--- Records shown Enclosed Below ---
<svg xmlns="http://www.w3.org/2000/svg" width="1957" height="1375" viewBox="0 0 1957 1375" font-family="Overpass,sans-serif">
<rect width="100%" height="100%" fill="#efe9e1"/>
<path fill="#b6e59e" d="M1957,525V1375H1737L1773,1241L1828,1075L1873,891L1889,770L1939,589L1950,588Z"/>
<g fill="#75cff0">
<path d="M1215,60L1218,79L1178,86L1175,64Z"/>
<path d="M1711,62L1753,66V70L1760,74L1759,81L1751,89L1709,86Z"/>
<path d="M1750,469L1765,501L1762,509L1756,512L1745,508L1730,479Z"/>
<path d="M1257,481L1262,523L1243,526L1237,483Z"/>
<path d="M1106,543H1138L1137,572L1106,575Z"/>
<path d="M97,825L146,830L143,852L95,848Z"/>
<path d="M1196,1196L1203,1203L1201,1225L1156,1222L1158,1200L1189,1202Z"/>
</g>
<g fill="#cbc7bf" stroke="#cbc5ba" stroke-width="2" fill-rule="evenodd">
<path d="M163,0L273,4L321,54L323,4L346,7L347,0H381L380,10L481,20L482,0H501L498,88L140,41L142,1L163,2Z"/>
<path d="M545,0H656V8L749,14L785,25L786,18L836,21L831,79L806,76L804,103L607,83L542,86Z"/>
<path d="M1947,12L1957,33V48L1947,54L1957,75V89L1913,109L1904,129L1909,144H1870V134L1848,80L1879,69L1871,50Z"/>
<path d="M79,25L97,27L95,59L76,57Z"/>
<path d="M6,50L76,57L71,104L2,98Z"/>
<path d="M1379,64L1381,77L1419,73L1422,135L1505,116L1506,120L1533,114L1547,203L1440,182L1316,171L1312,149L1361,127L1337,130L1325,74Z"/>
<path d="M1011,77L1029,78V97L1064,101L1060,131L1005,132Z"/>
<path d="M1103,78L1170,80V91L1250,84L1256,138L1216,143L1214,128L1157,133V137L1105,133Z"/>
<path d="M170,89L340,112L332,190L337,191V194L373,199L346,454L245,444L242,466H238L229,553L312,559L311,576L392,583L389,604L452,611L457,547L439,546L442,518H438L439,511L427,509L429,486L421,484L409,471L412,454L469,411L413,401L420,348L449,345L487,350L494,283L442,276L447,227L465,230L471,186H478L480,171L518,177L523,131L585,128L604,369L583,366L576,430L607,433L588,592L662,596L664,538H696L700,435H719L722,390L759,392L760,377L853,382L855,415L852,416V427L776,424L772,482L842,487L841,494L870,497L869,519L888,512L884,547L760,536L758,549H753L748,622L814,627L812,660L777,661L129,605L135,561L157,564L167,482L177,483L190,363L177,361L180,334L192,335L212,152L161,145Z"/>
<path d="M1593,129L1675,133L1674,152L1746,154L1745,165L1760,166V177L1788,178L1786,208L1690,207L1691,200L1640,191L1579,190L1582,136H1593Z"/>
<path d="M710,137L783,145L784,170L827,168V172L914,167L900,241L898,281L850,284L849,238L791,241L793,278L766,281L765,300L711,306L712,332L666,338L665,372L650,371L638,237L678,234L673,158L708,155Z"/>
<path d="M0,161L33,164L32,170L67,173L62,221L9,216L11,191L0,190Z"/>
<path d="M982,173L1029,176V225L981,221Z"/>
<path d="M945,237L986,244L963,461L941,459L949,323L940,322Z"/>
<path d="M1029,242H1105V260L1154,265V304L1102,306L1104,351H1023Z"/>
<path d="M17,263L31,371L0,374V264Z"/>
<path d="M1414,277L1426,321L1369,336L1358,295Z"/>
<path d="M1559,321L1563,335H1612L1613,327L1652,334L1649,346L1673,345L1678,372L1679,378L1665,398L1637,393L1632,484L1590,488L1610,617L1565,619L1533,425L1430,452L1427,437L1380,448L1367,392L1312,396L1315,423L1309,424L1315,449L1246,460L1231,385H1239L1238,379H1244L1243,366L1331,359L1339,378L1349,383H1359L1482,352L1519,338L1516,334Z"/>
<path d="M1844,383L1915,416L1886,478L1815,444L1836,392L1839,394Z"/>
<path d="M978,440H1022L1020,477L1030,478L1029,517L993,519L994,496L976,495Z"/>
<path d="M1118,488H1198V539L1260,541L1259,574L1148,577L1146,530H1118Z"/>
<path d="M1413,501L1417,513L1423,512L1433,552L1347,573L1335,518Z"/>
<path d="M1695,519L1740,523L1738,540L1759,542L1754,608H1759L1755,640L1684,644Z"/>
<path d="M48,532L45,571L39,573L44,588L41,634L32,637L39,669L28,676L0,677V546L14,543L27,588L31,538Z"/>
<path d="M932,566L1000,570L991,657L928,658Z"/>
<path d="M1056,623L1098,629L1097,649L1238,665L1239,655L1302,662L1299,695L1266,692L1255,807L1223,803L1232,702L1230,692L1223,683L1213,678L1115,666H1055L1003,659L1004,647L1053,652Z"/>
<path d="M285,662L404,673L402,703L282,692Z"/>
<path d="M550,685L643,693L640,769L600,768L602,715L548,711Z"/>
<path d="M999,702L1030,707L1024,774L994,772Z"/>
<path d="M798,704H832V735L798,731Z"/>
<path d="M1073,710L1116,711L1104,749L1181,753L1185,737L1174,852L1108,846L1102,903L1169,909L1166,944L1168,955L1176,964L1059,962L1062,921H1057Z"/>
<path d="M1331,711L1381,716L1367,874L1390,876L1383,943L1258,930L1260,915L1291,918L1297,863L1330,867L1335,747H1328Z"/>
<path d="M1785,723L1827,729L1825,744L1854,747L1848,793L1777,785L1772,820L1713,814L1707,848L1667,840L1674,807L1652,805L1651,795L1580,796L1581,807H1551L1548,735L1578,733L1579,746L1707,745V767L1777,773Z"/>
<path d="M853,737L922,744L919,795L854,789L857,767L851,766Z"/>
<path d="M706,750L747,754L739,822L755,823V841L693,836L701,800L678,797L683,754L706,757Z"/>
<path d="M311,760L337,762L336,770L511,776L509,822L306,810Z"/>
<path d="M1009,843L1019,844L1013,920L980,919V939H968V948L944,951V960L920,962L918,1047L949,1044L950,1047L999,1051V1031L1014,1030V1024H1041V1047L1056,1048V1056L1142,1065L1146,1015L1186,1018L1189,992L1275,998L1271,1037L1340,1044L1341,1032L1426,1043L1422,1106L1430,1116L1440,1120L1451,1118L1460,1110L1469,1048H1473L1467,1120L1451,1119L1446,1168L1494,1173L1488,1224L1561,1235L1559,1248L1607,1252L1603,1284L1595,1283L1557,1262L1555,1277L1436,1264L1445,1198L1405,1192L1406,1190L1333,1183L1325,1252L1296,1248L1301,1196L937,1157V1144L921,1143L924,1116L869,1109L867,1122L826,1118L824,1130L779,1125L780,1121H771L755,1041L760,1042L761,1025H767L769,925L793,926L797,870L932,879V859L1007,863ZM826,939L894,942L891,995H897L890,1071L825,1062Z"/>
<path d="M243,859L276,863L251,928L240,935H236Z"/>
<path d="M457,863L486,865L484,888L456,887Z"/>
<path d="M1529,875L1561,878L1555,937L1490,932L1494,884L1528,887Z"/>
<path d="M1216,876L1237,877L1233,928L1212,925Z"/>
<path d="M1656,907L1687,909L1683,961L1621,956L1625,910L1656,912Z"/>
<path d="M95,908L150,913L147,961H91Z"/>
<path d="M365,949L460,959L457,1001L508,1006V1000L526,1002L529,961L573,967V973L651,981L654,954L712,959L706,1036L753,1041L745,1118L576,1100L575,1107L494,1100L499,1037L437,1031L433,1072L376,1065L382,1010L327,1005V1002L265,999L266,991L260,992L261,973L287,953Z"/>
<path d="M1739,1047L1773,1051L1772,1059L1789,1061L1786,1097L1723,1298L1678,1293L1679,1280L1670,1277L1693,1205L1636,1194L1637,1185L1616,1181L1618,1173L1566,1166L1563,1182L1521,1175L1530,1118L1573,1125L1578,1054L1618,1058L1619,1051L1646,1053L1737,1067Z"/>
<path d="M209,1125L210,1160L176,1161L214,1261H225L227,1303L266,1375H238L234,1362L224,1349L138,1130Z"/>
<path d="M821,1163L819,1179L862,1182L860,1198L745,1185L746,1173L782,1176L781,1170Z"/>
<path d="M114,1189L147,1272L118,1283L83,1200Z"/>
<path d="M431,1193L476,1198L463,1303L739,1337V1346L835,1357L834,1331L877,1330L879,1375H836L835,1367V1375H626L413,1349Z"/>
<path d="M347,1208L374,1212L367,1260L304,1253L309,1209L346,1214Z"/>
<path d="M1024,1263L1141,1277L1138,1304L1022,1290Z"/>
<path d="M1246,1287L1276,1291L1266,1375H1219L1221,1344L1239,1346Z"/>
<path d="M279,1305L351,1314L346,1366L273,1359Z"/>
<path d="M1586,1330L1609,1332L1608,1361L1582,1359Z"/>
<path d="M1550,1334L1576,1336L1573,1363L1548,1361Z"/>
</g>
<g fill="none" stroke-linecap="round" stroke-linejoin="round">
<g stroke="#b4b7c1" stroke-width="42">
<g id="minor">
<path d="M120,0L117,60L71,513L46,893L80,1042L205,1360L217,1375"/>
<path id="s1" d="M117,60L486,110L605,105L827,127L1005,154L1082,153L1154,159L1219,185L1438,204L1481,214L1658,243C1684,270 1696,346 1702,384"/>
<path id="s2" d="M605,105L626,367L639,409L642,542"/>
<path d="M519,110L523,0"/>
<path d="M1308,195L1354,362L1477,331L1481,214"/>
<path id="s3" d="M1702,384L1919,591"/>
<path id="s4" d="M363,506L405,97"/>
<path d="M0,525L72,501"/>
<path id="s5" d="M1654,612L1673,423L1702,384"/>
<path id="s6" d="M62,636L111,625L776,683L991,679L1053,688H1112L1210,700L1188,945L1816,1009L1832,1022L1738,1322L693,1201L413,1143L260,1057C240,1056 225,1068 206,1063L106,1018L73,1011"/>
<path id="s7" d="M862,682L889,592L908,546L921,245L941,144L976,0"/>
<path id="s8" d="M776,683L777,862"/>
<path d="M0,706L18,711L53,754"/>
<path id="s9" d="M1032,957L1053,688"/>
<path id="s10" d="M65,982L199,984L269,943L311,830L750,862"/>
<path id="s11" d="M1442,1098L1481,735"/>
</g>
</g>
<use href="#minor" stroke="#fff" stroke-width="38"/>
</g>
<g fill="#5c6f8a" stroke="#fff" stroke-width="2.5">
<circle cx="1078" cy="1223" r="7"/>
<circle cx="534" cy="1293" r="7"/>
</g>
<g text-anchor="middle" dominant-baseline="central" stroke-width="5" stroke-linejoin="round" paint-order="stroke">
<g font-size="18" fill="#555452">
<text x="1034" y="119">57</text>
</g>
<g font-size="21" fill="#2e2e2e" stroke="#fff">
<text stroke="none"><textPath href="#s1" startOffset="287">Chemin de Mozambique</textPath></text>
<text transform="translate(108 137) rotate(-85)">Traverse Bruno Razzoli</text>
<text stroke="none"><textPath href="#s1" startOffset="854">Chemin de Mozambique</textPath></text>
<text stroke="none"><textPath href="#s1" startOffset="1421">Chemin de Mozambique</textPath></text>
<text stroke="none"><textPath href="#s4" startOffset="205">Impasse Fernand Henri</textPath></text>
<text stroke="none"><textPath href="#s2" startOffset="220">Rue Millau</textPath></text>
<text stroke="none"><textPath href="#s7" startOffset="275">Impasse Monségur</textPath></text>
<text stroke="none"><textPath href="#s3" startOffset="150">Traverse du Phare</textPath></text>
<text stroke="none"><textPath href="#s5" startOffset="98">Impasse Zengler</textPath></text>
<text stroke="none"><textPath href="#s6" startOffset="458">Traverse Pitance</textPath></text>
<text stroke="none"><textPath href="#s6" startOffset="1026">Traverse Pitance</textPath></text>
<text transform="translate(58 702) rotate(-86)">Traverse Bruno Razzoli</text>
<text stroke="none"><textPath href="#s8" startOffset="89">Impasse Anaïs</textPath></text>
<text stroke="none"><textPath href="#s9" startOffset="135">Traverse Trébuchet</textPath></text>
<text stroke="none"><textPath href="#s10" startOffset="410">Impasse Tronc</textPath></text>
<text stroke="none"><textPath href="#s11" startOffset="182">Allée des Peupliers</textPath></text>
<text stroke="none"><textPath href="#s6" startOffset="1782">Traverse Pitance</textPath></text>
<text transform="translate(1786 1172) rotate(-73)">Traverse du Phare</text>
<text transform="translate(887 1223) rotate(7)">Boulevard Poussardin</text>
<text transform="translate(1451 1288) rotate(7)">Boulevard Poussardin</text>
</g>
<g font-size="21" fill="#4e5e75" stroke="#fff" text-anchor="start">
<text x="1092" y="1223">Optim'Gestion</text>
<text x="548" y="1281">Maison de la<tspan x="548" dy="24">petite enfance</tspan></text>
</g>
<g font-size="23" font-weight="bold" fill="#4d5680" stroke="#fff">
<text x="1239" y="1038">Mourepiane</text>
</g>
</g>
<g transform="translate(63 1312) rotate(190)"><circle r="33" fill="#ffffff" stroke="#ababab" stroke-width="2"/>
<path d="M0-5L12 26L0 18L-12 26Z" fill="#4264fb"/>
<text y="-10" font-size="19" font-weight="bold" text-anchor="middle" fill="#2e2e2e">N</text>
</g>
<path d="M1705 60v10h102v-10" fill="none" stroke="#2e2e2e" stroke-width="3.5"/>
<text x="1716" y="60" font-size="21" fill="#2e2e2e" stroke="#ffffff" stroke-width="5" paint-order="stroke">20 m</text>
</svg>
--- End of Enclosed Records shown ---
--- Records shown Enclosed Below ---
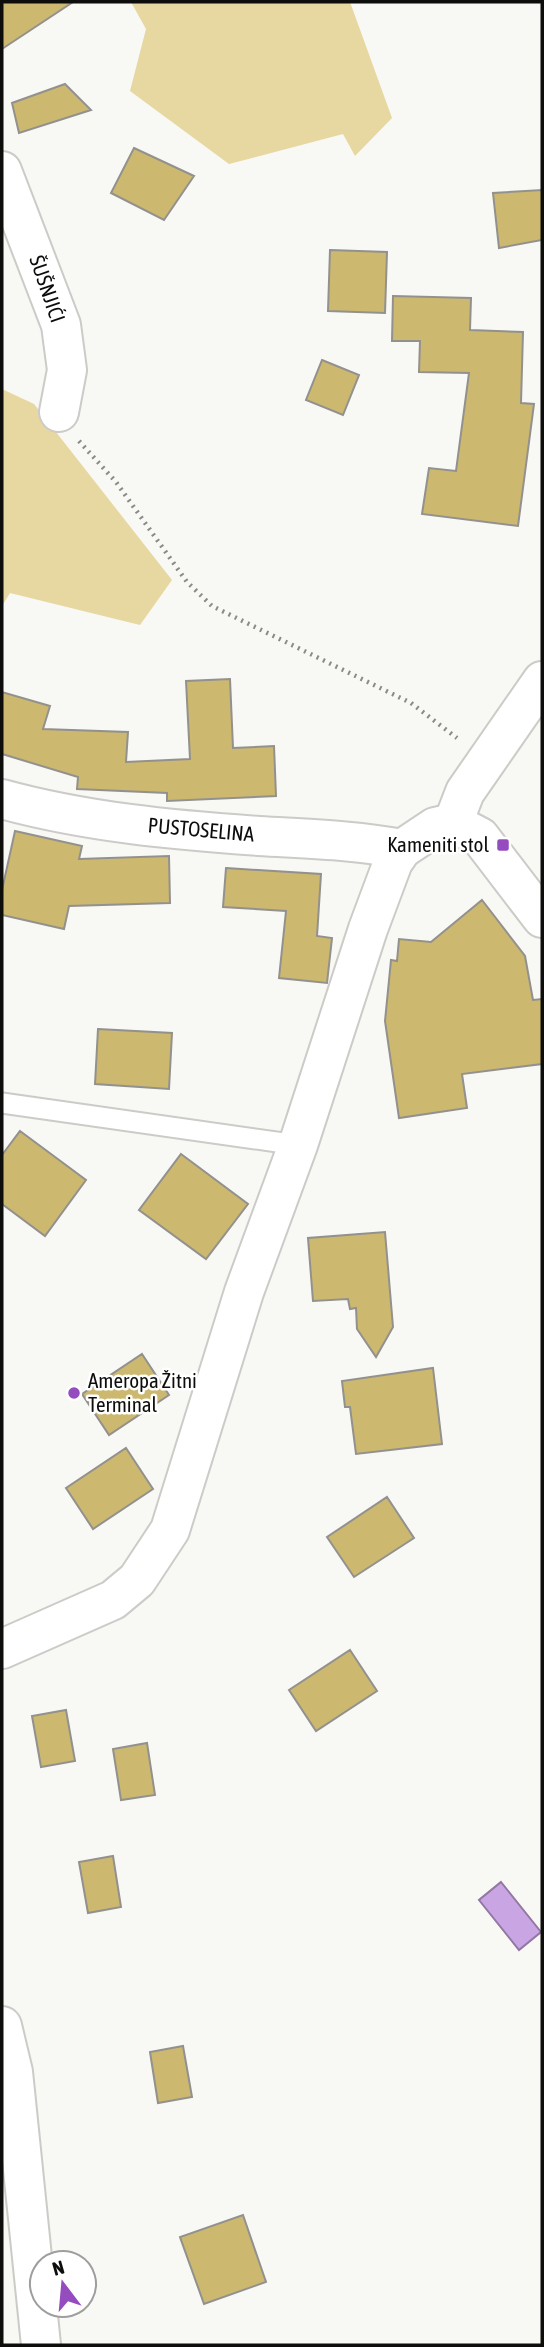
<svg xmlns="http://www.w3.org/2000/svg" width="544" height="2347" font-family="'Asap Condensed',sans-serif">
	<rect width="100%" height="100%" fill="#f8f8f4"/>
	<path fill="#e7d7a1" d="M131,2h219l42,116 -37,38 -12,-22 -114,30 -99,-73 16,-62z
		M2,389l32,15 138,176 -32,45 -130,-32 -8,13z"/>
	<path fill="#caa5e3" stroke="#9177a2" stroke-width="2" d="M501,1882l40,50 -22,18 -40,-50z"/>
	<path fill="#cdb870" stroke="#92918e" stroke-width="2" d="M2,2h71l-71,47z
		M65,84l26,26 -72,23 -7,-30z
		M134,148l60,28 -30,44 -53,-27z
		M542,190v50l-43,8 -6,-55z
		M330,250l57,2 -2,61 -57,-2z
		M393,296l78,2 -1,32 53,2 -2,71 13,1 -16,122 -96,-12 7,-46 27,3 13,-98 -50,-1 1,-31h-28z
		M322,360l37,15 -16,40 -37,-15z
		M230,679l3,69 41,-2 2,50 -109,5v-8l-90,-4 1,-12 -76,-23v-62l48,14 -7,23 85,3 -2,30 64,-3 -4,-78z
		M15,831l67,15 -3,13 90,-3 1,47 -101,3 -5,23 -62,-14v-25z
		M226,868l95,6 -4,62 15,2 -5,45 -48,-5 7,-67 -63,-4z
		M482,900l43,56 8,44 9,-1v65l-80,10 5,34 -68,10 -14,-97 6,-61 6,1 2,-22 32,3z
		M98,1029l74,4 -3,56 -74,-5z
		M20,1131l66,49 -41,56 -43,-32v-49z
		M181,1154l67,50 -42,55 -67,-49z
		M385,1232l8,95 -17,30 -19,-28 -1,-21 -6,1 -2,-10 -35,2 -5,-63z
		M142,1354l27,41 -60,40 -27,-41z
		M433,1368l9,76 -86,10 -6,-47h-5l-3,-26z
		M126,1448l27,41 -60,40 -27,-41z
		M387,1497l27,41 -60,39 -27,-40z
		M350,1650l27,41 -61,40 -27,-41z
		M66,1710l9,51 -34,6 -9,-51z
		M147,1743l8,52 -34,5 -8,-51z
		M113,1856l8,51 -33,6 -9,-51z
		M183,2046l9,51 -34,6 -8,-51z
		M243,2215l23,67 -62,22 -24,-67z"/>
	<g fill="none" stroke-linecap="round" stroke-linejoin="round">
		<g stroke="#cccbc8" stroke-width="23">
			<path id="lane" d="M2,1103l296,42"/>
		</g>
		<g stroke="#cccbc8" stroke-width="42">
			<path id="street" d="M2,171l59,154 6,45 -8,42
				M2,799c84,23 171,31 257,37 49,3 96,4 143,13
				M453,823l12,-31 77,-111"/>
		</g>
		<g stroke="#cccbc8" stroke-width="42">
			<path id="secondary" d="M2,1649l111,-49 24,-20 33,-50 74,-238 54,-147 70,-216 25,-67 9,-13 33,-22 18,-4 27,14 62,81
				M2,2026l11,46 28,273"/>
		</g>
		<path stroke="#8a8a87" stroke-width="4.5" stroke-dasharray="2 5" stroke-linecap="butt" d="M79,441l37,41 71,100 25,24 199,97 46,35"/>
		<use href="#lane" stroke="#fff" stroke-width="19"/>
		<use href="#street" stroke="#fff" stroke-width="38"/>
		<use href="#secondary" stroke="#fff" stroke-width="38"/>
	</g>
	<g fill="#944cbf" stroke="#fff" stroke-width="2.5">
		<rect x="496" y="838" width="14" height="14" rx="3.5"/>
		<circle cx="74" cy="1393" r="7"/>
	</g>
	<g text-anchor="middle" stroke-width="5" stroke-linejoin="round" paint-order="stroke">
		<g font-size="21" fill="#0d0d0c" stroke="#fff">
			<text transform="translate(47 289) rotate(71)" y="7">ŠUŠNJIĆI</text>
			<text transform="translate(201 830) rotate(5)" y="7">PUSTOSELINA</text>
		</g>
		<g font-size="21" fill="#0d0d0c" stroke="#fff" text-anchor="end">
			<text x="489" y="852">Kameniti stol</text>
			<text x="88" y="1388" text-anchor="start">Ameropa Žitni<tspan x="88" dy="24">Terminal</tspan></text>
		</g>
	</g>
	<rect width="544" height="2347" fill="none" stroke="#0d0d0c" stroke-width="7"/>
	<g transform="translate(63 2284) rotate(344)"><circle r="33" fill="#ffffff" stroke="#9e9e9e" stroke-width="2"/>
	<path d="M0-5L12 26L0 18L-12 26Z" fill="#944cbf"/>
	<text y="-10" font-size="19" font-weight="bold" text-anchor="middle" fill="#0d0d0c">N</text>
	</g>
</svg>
--- End of Enclosed Records shown ---
Within the material above, the line with "M322,360l37,15 -16,40 -37,-15z" opens the range and the line with "18,-4 27,14 62,81" closes it; reproduce that range word for word.

**Problem solution:**
		M322,360l37,15 -16,40 -37,-15z
		M230,679l3,69 41,-2 2,50 -109,5v-8l-90,-4 1,-12 -76,-23v-62l48,14 -7,23 85,3 -2,30 64,-3 -4,-78z
		M15,831l67,15 -3,13 90,-3 1,47 -101,3 -5,23 -62,-14v-25z
		M226,868l95,6 -4,62 15,2 -5,45 -48,-5 7,-67 -63,-4z
		M482,900l43,56 8,44 9,-1v65l-80,10 5,34 -68,10 -14,-97 6,-61 6,1 2,-22 32,3z
		M98,1029l74,4 -3,56 -74,-5z
		M20,1131l66,49 -41,56 -43,-32v-49z
		M181,1154l67,50 -42,55 -67,-49z
		M385,1232l8,95 -17,30 -19,-28 -1,-21 -6,1 -2,-10 -35,2 -5,-63z
		M142,1354l27,41 -60,40 -27,-41z
		M433,1368l9,76 -86,10 -6,-47h-5l-3,-26z
		M126,1448l27,41 -60,40 -27,-41z
		M387,1497l27,41 -60,39 -27,-40z
		M350,1650l27,41 -61,40 -27,-41z
		M66,1710l9,51 -34,6 -9,-51z
		M147,1743l8,52 -34,5 -8,-51z
		M113,1856l8,51 -33,6 -9,-51z
		M183,2046l9,51 -34,6 -8,-51z
		M243,2215l23,67 -62,22 -24,-67z"/>
	<g fill="none" stroke-linecap="round" stroke-linejoin="round">
		<g stroke="#cccbc8" stroke-width="23">
			<path id="lane" d="M2,1103l296,42"/>
		</g>
		<g stroke="#cccbc8" stroke-width="42">
			<path id="street" d="M2,171l59,154 6,45 -8,42
				M2,799c84,23 171,31 257,37 49,3 96,4 143,13
				M453,823l12,-31 77,-111"/>
		</g>
		<g stroke="#cccbc8" stroke-width="42">
			<path id="secondary" d="M2,1649l111,-49 24,-20 33,-50 74,-238 54,-147 70,-216 25,-67 9,-13 33,-22 18,-4 27,14 62,81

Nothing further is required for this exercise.